Task to complete → Your reply should hold exactly the lines from the one that contains "the small rock at point (276, 751): 10.60" through the end of the data. Repeat them word for word.

-- Materials provided follows --

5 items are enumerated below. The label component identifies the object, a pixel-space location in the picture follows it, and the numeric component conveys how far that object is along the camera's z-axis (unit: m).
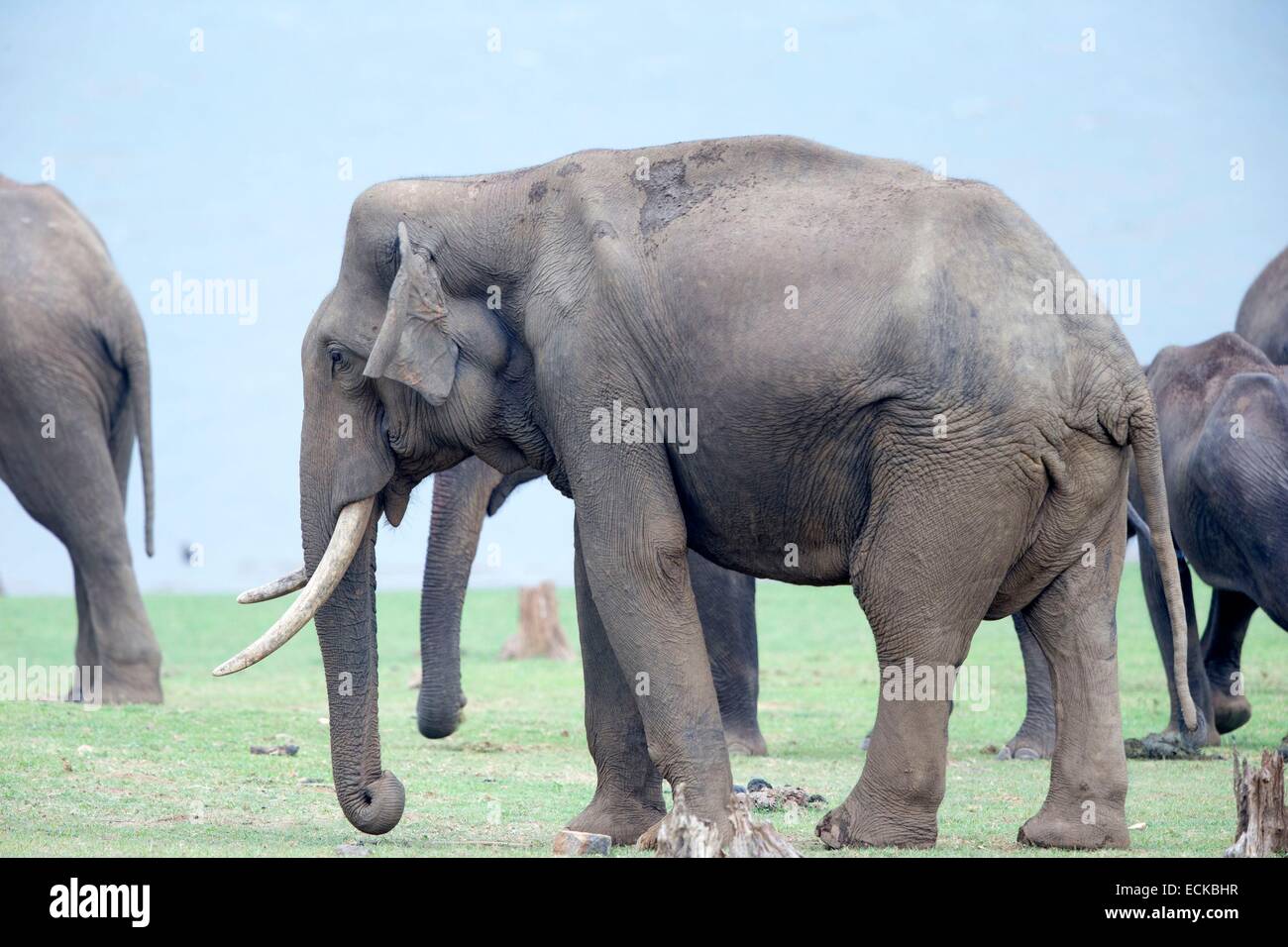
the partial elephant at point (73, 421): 12.77
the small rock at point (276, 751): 10.60
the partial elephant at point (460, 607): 11.16
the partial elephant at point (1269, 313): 15.21
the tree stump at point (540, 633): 19.08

-- Materials provided concluded --

Reply →
the small rock at point (276, 751): 10.60
the partial elephant at point (460, 607): 11.16
the partial elephant at point (1269, 313): 15.21
the tree stump at point (540, 633): 19.08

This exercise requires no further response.